Minified JSON responses:

-=-=-

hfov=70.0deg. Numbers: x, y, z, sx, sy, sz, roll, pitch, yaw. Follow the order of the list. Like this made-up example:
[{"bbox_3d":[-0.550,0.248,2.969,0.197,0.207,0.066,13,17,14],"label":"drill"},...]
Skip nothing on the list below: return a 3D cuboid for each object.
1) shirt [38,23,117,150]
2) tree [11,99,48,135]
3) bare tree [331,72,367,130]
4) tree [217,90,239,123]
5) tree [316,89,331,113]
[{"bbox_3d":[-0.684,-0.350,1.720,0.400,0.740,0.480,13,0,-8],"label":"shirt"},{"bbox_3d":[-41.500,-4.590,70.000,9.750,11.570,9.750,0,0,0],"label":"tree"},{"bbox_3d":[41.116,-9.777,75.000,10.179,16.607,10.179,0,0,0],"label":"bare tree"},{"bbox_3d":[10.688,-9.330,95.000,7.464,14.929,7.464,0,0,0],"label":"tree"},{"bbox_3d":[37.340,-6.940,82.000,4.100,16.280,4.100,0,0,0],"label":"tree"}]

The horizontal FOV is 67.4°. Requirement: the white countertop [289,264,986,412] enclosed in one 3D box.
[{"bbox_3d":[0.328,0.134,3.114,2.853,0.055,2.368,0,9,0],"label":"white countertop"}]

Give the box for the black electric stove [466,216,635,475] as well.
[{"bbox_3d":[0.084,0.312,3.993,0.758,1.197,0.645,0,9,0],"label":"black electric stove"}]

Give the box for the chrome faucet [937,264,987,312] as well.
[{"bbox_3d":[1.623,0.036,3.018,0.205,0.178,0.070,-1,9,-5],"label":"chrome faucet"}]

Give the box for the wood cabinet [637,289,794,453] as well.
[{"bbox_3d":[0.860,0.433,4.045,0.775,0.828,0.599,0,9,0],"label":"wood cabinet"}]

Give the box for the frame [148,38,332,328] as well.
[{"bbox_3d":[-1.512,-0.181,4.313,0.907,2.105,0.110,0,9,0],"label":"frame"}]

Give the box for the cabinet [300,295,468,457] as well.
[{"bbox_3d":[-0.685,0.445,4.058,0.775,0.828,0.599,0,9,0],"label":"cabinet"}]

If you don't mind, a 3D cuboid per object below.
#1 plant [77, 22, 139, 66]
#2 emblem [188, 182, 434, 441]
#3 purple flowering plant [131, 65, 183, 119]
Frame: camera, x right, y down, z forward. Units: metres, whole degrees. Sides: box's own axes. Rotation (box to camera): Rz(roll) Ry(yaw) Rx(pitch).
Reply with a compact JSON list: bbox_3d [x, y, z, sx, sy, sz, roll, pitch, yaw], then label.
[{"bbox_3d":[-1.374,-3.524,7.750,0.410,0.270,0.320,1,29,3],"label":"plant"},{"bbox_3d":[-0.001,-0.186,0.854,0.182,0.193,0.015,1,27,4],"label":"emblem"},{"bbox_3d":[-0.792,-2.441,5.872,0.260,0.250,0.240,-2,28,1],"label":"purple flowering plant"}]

-=-=-

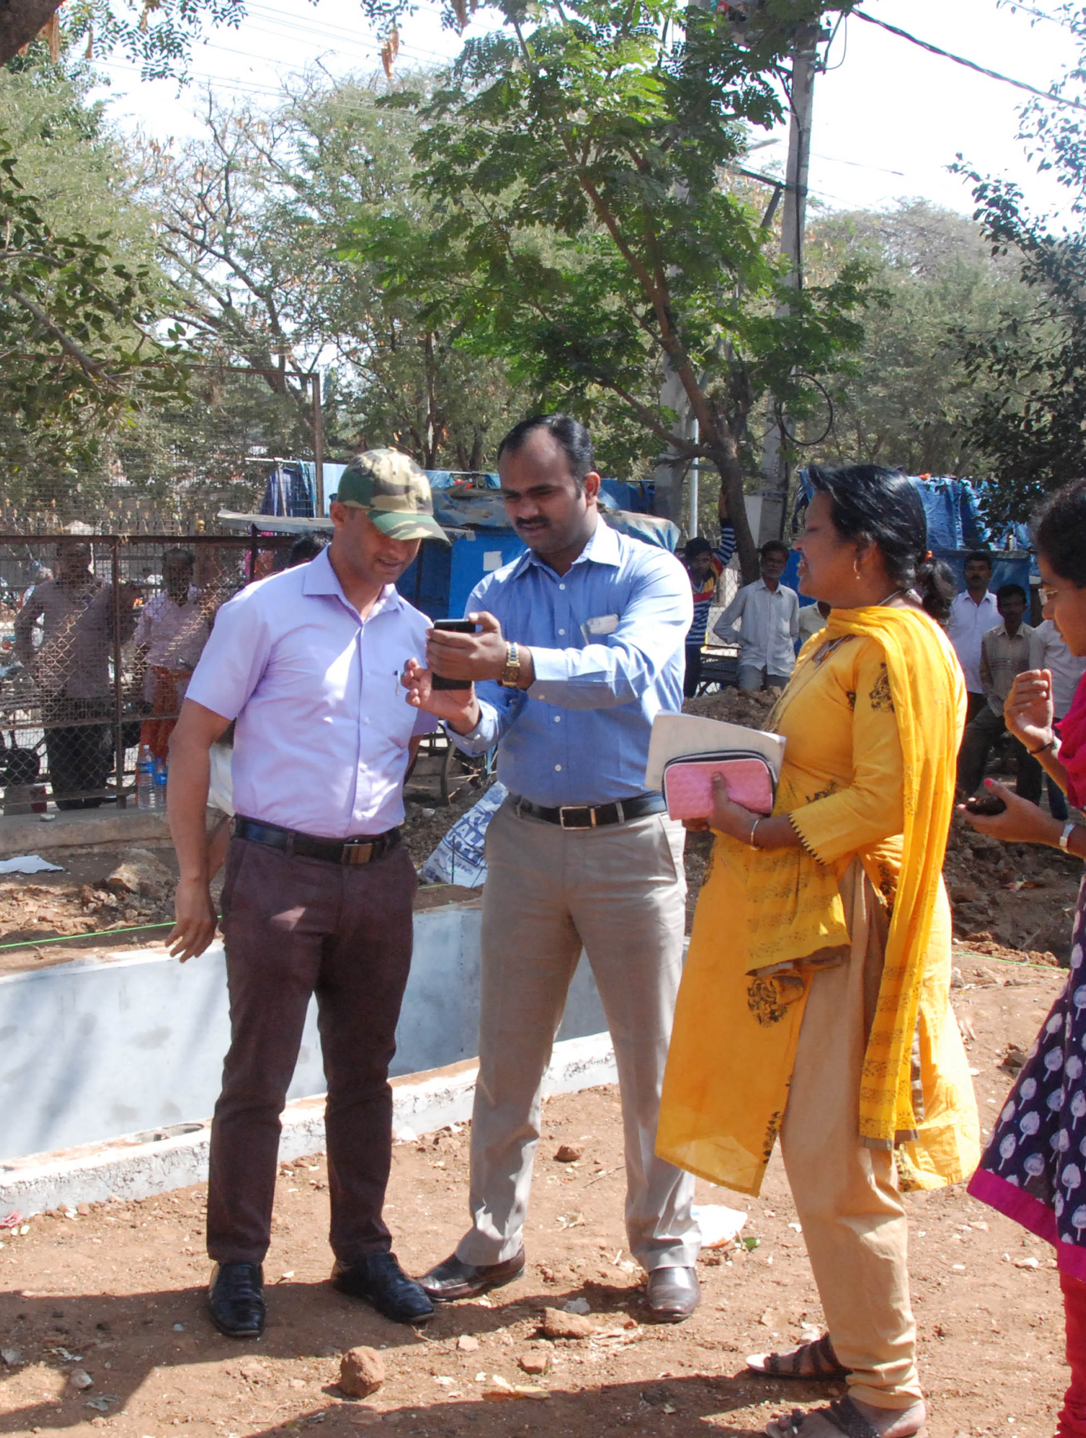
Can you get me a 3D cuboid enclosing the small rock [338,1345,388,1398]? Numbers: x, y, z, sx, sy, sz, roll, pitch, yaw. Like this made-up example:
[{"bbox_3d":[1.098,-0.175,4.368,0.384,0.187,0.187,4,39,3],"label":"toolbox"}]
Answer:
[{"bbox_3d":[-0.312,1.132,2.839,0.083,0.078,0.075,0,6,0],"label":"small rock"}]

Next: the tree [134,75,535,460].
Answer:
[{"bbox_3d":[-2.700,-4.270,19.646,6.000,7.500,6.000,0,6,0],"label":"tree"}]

-=-=-

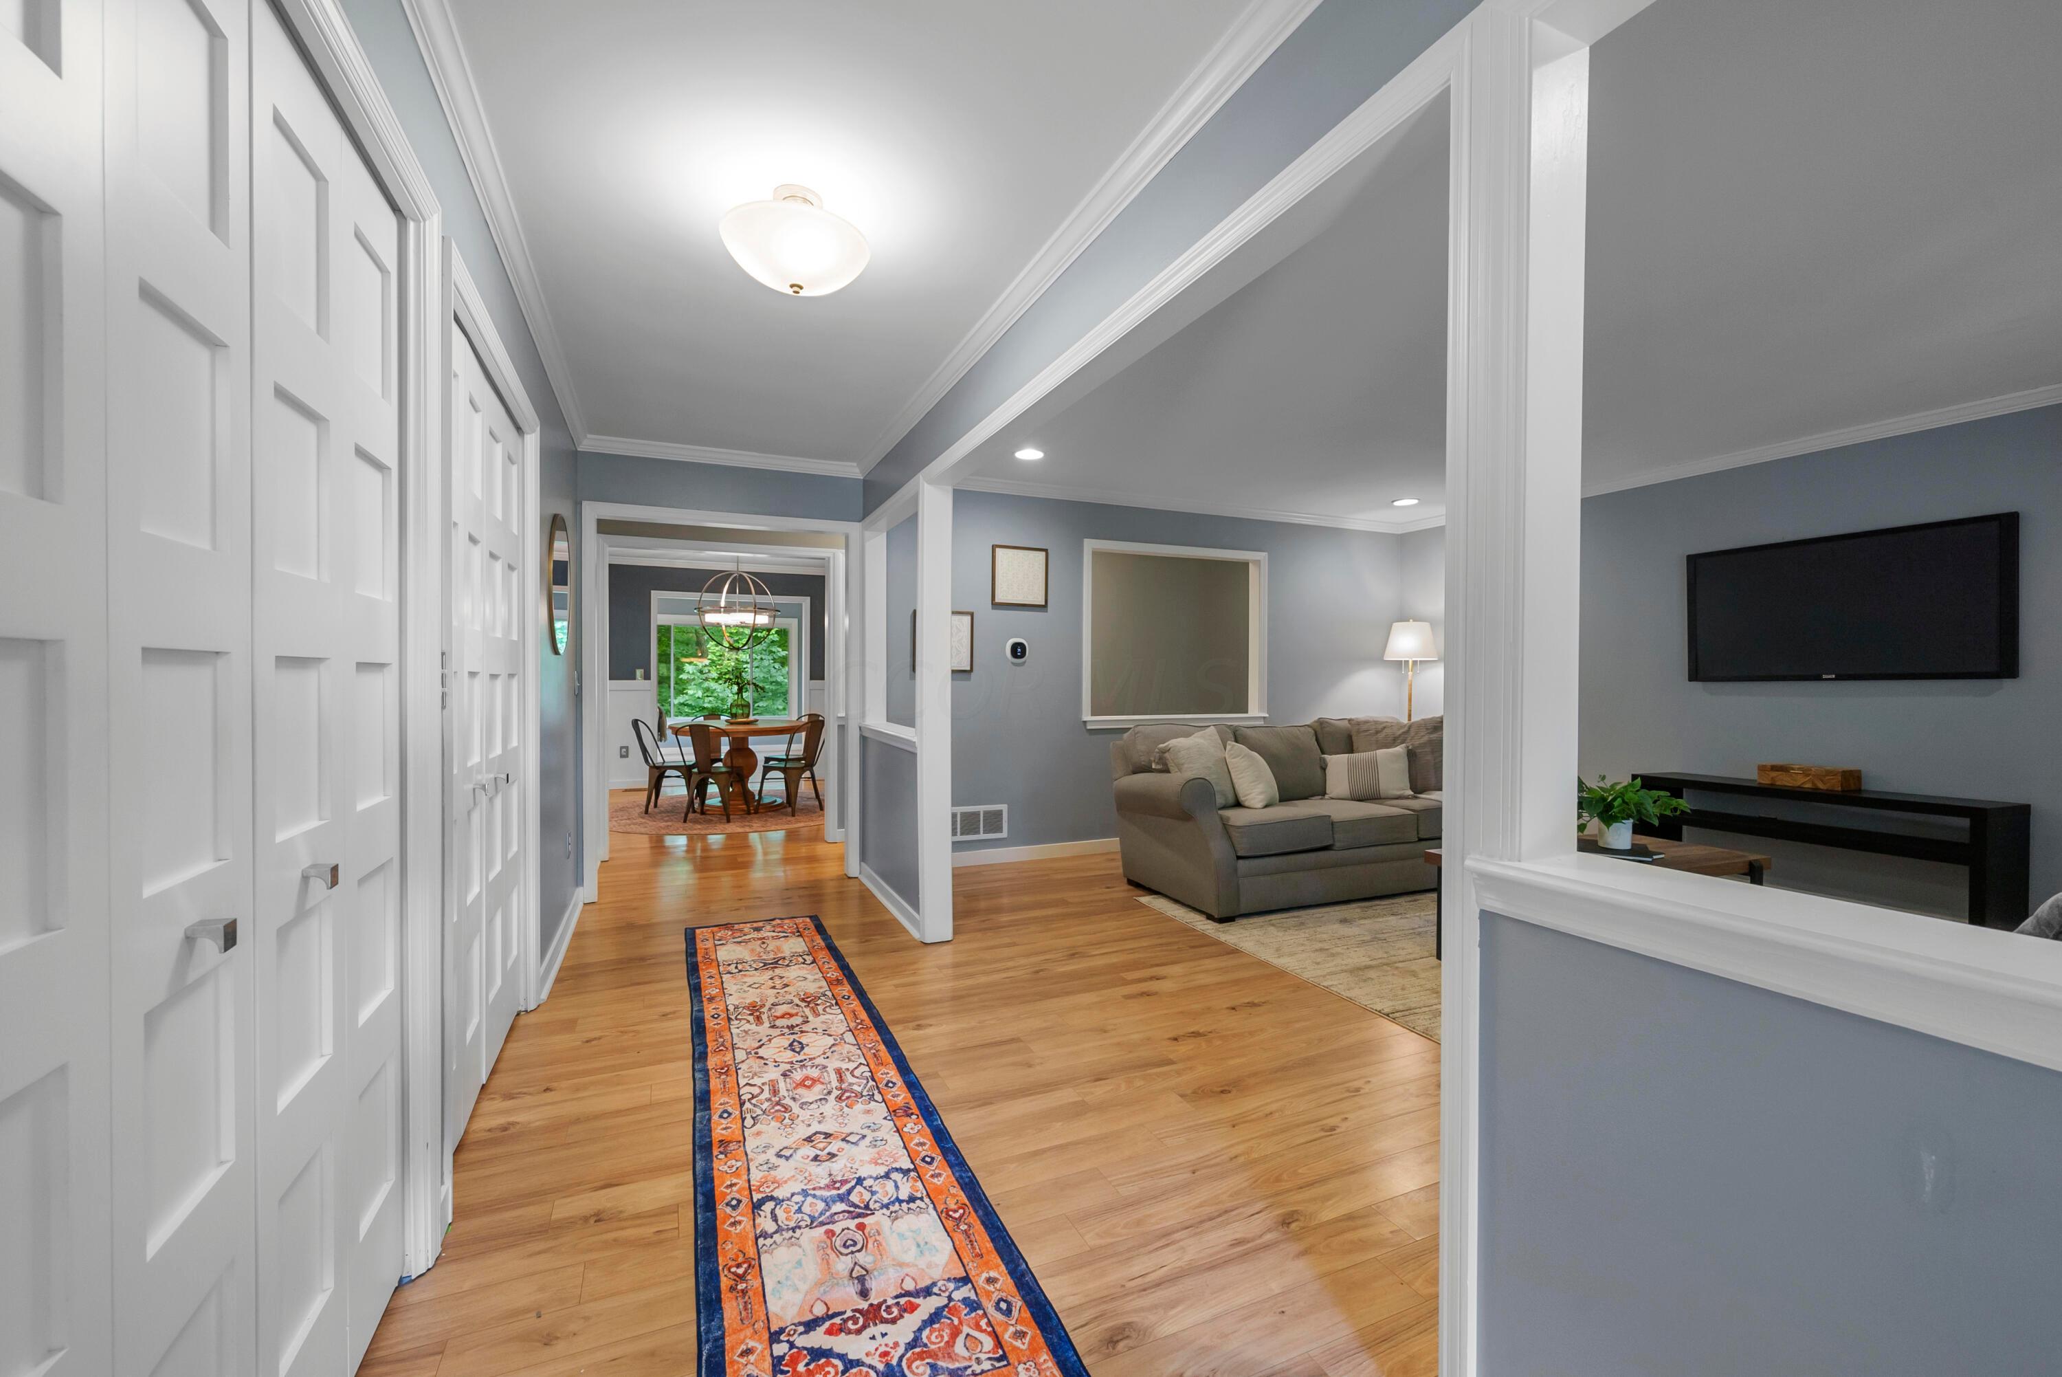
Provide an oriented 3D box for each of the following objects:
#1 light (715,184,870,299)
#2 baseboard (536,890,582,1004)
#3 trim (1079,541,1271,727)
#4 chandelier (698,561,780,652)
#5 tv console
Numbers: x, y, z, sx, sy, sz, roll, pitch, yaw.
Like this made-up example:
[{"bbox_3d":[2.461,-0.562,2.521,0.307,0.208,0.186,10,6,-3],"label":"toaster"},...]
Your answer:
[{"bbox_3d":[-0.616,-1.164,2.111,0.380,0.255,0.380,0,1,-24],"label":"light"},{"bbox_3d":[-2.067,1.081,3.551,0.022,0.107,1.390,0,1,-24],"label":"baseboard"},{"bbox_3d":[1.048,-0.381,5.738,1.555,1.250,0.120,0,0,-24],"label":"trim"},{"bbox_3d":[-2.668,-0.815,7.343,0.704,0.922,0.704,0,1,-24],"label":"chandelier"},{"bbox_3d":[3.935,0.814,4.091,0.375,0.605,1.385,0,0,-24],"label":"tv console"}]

-=-=-

§ **Instructions for the task**
Could you collect every line above that contains the string "plant" and copy each one out?

§ **Answer for this exercise**
#1 plant [77, 22, 139, 66]
#3 purple flowering plant [131, 65, 183, 119]
[{"bbox_3d":[-1.374,-3.524,7.750,0.410,0.270,0.320,1,29,3],"label":"plant"},{"bbox_3d":[-0.001,-0.186,0.854,0.182,0.193,0.015,1,27,4],"label":"emblem"},{"bbox_3d":[-0.792,-2.441,5.872,0.260,0.250,0.240,-2,28,1],"label":"purple flowering plant"}]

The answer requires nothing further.